3) Enfin, le colloque accordera une place importante à la genèse et à la formation de la police judiciaire, au sens contemporain du terme, comme illustration de la collaboration (nécessaire, conflictuelle ?) entre police et justice. Il y a d’abord un cadre théorique et conceptuel à réinterroger. En 1764, par exemple, Cesare Beccaria actualise la problématique de la modération pénale qu’il soude à l’efficacité de la poursuite pénale. En récusant « la rigueur des supplices » au profit de la « certitude de la punition », il inscrit la continuité de l’action policière et judiciaire dans l’économie punitive moderne. Héritière de cet idéal punitif, la Révolution française puis l’Empire matérialisent dans la norme et les institutions l’idée d’une police ante-judiciaires alimentant le processus pénal.

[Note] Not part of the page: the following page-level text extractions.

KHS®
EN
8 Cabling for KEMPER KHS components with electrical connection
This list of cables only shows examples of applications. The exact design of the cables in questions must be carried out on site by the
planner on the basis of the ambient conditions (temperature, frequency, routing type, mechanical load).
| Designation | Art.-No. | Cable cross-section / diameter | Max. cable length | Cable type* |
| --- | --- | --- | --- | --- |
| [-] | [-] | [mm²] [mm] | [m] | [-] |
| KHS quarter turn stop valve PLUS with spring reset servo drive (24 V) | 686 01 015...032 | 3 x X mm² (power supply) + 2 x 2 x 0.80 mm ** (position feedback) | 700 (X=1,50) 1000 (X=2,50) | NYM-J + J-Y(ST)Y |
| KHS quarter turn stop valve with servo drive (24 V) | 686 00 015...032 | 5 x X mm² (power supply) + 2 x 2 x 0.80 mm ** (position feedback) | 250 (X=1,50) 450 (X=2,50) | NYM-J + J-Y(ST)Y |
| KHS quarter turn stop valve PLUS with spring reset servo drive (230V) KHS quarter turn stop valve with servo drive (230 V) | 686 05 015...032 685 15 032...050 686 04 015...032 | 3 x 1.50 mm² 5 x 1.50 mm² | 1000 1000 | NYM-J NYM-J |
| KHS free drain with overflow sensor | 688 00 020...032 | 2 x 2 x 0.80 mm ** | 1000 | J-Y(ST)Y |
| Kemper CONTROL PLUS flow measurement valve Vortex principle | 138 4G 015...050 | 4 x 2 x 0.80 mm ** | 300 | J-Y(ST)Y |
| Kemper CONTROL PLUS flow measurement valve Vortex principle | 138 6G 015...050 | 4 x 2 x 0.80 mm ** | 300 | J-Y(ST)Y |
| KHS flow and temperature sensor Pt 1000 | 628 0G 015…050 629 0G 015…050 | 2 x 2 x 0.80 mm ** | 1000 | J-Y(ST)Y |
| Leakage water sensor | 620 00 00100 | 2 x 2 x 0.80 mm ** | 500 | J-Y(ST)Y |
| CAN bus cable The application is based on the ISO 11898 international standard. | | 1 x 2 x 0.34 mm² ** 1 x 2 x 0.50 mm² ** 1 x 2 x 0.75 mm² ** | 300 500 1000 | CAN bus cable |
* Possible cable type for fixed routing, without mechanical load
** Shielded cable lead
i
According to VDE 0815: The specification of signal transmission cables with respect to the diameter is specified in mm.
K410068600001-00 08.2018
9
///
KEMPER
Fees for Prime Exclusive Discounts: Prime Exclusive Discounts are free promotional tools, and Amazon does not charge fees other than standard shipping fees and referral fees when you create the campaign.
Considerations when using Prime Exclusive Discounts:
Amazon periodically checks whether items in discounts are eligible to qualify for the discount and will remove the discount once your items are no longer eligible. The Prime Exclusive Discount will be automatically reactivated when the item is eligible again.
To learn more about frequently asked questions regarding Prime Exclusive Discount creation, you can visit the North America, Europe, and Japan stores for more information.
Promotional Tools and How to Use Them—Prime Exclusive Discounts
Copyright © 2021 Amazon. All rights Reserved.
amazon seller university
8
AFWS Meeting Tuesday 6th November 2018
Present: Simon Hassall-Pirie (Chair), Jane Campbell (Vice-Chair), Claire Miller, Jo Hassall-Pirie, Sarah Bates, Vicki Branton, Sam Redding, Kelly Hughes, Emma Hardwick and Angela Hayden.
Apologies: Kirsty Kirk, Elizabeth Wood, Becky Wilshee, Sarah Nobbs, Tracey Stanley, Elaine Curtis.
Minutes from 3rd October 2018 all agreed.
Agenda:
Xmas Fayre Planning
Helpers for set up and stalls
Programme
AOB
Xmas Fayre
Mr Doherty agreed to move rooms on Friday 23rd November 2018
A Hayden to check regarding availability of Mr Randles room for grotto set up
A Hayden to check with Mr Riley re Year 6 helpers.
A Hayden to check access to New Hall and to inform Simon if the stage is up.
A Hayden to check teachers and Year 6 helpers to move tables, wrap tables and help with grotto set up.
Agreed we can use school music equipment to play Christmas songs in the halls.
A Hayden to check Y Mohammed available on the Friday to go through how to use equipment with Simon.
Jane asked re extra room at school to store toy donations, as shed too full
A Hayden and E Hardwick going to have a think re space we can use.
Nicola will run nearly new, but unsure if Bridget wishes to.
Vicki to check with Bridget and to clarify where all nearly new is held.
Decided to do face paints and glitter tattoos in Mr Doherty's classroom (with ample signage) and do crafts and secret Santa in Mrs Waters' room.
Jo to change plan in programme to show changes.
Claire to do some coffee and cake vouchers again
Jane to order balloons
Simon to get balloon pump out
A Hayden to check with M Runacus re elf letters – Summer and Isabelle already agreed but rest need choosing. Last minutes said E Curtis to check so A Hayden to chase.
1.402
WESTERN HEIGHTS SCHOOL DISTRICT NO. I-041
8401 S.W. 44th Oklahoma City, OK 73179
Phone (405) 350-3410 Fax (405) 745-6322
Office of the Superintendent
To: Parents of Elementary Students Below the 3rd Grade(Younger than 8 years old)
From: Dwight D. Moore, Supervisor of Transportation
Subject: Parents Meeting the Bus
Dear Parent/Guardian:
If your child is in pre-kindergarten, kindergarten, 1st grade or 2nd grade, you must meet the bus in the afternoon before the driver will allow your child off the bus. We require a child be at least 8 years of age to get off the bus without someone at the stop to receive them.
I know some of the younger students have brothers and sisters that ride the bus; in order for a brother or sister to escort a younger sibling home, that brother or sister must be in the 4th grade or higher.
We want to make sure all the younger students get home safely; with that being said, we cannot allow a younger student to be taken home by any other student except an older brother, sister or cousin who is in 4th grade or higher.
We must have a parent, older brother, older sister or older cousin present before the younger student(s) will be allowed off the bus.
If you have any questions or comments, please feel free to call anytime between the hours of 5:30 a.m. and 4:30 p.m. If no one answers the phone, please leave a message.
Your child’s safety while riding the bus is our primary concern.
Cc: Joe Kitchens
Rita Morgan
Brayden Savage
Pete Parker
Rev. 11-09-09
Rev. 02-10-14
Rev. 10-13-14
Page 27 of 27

Ce nouvel ordre policier est-il universel ou alors existe-t-il des modèles alternatifs sur le fonctionnement policier dans la procédure criminelle? Au-delà des discours et des normes, le pragmatisme répressif qui sous-tend l’évolution des relations entre police et justice mérite d’être mieux questionné. Des premières recherches l’indiquent : sur le terrain s’opère, avant même la sanction des normes et des principes de la séparation des pouvoirs, une division fonctionnelles et institutionnelle entre les agents qui recherchent, arrêtent et remettent les justiciables et les magistrats qui les jugent. Ce colloque aimerait aider à mieux comprendre comment, en quels lieux, selon quels principes pratiques et légaux se rencontrent les divers acteurs (« policiers » et « juges ») de la chaîne pénale. Comment penser de façon comparative ces évolutions dans les aires géographiques qui n’ont pas directement été soumises aux codifications révolutionnaires et napoléoniennes ? Enfin, comment, aux premières heures de sa conceptualisation, fonctionne en pratique, sur le terrain, la relation entre les agents de la « police de sûreté », puis de la « police judiciaire », et les magistrats de la justice ? Avec quels outils conceptuels, quels modèles politiques ou administratifs et pour quels succès ou échecs cette relation est-elle expérimentée et vécue ?
Tels sont les principaux enjeux épistémologiques et thématiques de ce colloque sur les relations entre justice et police entre les Lumières et la première moitié du XIXe siècle.